Après le délogement des vendeurs ambulants des trottoirs d’El-Maarouf, le gouvernement vient de trouver une solution palliative pour ces personnes. Désormais, ils doivent exercer leur commerce dans la grande cour à côté du journal Al-Watwan. Mais ils n’arrivent pas à s’entendre pour les emplacements.
C’est dans la grande cour à côté du journal Al-Watwan que les vendeurs ambulants d’El-Maarouf devraient commencer à travailler mais à titre provisoire.

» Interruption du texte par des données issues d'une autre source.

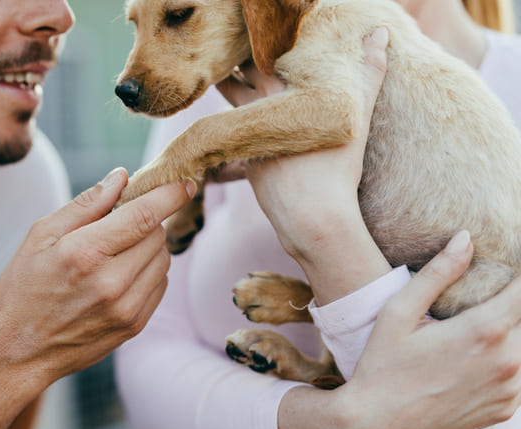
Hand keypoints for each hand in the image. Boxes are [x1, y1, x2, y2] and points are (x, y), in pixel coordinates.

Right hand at [0, 168, 195, 382]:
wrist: (18, 351)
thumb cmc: (23, 288)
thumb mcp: (40, 236)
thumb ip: (85, 205)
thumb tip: (121, 177)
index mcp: (85, 253)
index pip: (144, 216)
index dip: (170, 195)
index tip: (184, 183)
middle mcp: (111, 283)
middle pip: (158, 235)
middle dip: (146, 221)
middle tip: (120, 224)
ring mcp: (126, 308)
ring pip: (163, 260)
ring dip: (149, 248)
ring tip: (115, 253)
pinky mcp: (134, 326)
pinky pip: (160, 285)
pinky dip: (148, 272)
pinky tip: (119, 276)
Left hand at [218, 28, 392, 303]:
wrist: (312, 219)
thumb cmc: (336, 170)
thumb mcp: (356, 117)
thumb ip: (368, 72)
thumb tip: (380, 32)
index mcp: (281, 95)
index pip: (259, 57)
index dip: (254, 44)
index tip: (252, 30)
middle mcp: (256, 114)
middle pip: (235, 79)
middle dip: (233, 65)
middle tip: (231, 50)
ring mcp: (246, 138)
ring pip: (230, 106)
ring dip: (229, 91)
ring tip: (226, 77)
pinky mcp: (244, 160)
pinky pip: (232, 135)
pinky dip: (233, 125)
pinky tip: (235, 123)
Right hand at [338, 230, 520, 428]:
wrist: (376, 423)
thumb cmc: (382, 363)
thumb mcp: (399, 312)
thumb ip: (438, 273)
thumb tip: (466, 238)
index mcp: (485, 331)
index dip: (517, 277)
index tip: (505, 272)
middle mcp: (508, 362)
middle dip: (508, 308)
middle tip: (478, 306)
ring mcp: (509, 391)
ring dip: (508, 338)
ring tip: (472, 336)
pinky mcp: (504, 411)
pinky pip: (519, 379)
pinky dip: (505, 365)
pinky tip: (471, 363)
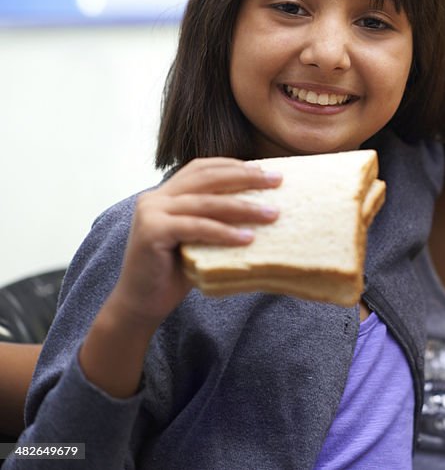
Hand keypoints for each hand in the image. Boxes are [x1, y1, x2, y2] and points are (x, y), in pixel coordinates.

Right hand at [107, 158, 281, 329]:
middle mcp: (155, 197)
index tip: (264, 169)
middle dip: (245, 177)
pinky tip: (248, 238)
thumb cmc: (176, 272)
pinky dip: (224, 232)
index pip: (202, 169)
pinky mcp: (151, 231)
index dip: (234, 165)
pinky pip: (197, 227)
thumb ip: (218, 219)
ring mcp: (151, 212)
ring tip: (273, 214)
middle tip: (277, 180)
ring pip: (206, 202)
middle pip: (207, 178)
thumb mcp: (201, 239)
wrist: (142, 304)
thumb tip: (265, 207)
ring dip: (244, 207)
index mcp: (166, 194)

Samedi dernier, la police nationale avec la commission des vendeurs ambulants se sont retrouvés dans cette grande cour pour procéder à la délimitation des emplacements. Mais c’est la discorde.
Une partie des vendeurs estime qu’on devrait suivre l’ordre des numéros attribués et d’autres la liste établie. « On est là pour trouver une solution. Le gouvernement a décidé de manière provisoire de les laisser ici et continuer à travailler jusqu’à ce que les travaux de Volo-Volo et Dubai soient finis. Mais là aussi, c’est la discorde. Ils n’arrivent pas à s’entendre », précise Nassuf Kaissane, le commissaire central de la police nationale. Cet officier a expliqué que ces vendeurs ne vont pas rester là pour longtemps. « Nous espérons d’ici 3 à 4 semaines », ajoute-t-il.

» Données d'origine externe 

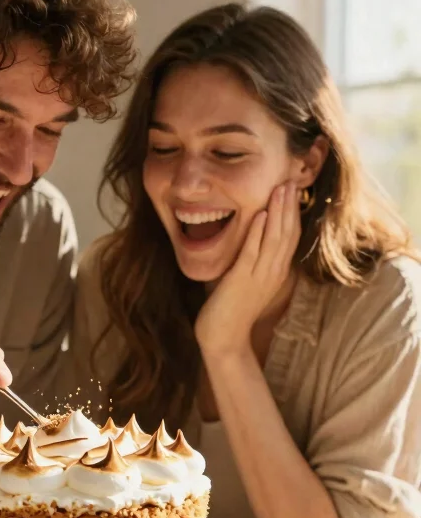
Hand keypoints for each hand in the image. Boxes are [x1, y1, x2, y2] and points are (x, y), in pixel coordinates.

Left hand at [195, 181, 299, 356]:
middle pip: (288, 233)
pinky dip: (257, 233)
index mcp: (276, 272)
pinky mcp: (242, 281)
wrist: (224, 339)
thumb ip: (252, 261)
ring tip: (281, 188)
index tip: (294, 189)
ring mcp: (259, 277)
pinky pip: (252, 253)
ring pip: (274, 239)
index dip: (294, 212)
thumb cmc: (231, 310)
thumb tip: (250, 239)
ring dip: (278, 212)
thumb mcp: (247, 280)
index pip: (291, 236)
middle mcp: (273, 273)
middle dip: (290, 205)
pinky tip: (261, 215)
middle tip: (292, 179)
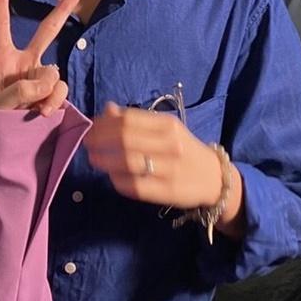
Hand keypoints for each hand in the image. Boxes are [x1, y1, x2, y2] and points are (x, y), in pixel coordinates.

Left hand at [0, 0, 78, 115]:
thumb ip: (21, 89)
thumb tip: (49, 80)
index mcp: (2, 60)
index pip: (1, 29)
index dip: (0, 8)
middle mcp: (24, 64)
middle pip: (45, 33)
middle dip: (60, 13)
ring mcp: (40, 78)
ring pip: (54, 72)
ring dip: (47, 89)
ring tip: (34, 108)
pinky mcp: (51, 94)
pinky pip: (60, 89)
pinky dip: (55, 100)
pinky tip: (44, 112)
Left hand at [86, 104, 223, 207]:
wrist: (214, 178)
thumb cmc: (183, 149)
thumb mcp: (164, 129)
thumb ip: (136, 119)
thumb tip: (107, 109)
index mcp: (168, 125)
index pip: (129, 120)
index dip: (104, 123)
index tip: (89, 127)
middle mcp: (170, 145)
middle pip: (126, 139)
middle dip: (100, 140)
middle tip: (86, 143)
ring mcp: (169, 169)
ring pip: (128, 162)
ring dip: (104, 160)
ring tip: (93, 158)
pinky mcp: (167, 192)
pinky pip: (135, 186)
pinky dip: (118, 180)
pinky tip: (111, 177)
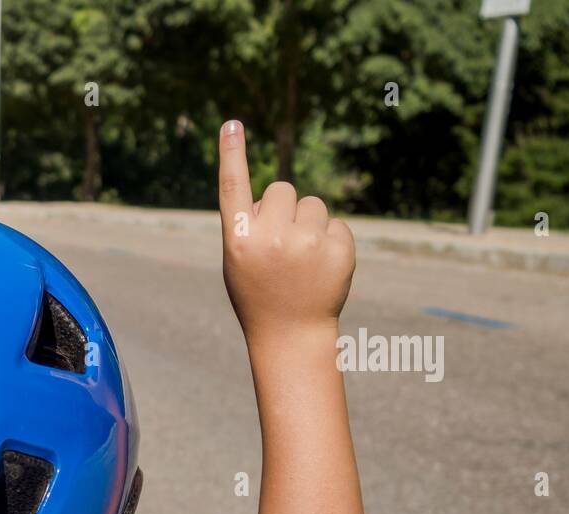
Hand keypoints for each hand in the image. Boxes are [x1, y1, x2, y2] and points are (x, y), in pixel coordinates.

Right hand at [217, 120, 354, 345]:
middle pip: (283, 190)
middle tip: (282, 245)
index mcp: (238, 240)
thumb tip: (280, 194)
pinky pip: (336, 225)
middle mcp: (269, 237)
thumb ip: (251, 225)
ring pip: (313, 204)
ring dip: (310, 224)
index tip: (232, 124)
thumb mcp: (239, 261)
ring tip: (302, 260)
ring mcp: (305, 243)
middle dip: (285, 209)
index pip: (233, 187)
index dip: (232, 154)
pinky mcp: (336, 249)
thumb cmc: (259, 294)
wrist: (290, 334)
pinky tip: (320, 268)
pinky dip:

De leur côté, c’est la mésentente. Il y a des vendeurs qui se sont déjà attribués des espaces pour y travailler et d’autres qui attendent. « Toutes les personnes qui travaillaient à EL-Maarouf se connaissent. Aujourd’hui, on ne peut pas accepter que d’autres viennent prendre nos places », martèle une dame très en colère, avant d’avancer que « on a une commission qui a déjà travaillé et on doit suivre ce qu’elle fait. Mais on ne peut pas accepter que quelqu’un vienne nous dire de faire ceci ou cela ».
En attendant, la mairie reste ferme sur cette question et insiste qu’il n’y a pas de retour en arrière. Et la police nationale veille toujours à trouver une solution.